*Directive*.
Identify each line in the rows below that contains the word "night", and copy those lines.

Rendered images with source text:
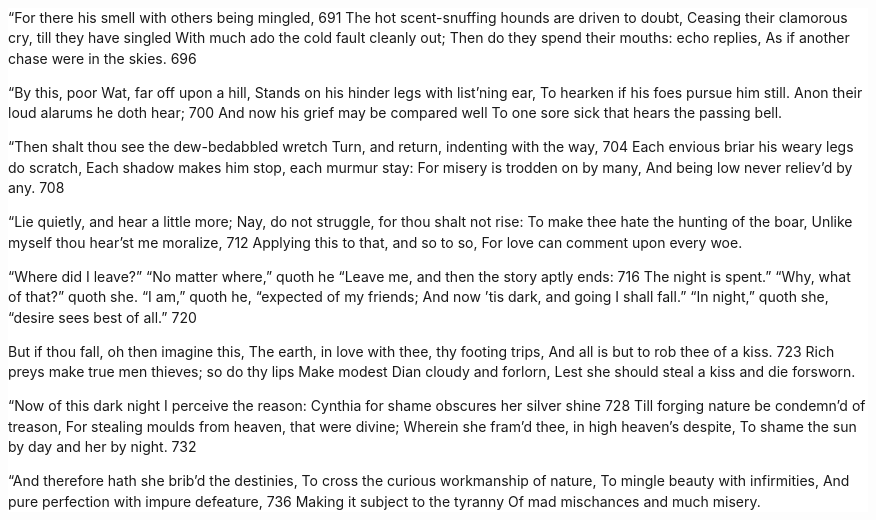 “For there his smell with others being mingled,      691
The hot scent-snuffing hounds are driven to doubt,
Ceasing their clamorous cry, till they have singled
With much ado the cold fault cleanly out;
  Then do they spend their mouths: echo replies,
  As if another chase were in the skies.             696

“By this, poor Wat, far off upon a hill,
Stands on his hinder legs with list’ning ear,
To hearken if his foes pursue him still.
Anon their loud alarums he doth hear;                700
  And now his grief may be compared well
  To one sore sick that hears the passing bell.

“Then shalt thou see the dew-bedabbled wretch
Turn, and return, indenting with the way,            704
Each envious briar his weary legs do scratch,
Each shadow makes him stop, each murmur stay:
  For misery is trodden on by many,
  And being low never reliev’d by any.               708

“Lie quietly, and hear a little more;
Nay, do not struggle, for thou shalt not rise:
To make thee hate the hunting of the boar,
Unlike myself thou hear’st me moralize,              712
  Applying this to that, and so to so,
  For love can comment upon every woe.

“Where did I leave?” “No matter where,” quoth he
“Leave me, and then the story aptly ends:            716
The night is spent.” “Why, what of that?” quoth she.
“I am,” quoth he, “expected of my friends;
  And now ’tis dark, and going I shall fall.”
  “In night,” quoth she, “desire sees best of all.”  720

But if thou fall, oh then imagine this,
The earth, in love with thee, thy footing trips,
And all is but to rob thee of a kiss.                723
Rich preys make true men thieves; so do thy lips
  Make modest Dian cloudy and forlorn,
  Lest she should steal a kiss and die forsworn.

“Now of this dark night I perceive the reason:
Cynthia for shame obscures her silver shine          728
Till forging nature be condemn’d of treason,
For stealing moulds from heaven, that were divine;
  Wherein she fram’d thee, in high heaven’s despite,
  To shame the sun by day and her by night.          732

“And therefore hath she brib’d the destinies,
To cross the curious workmanship of nature,
To mingle beauty with infirmities,
And pure perfection with impure defeature,           736
  Making it subject to the tyranny
  Of mad mischances and much misery.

*Answer below*.
The night is spent.” “Why, what of that?” quoth she.
  “In night,” quoth she, “desire sees best of all.”  720
“Now of this dark night I perceive the reason:
  To shame the sun by day and her by night.          732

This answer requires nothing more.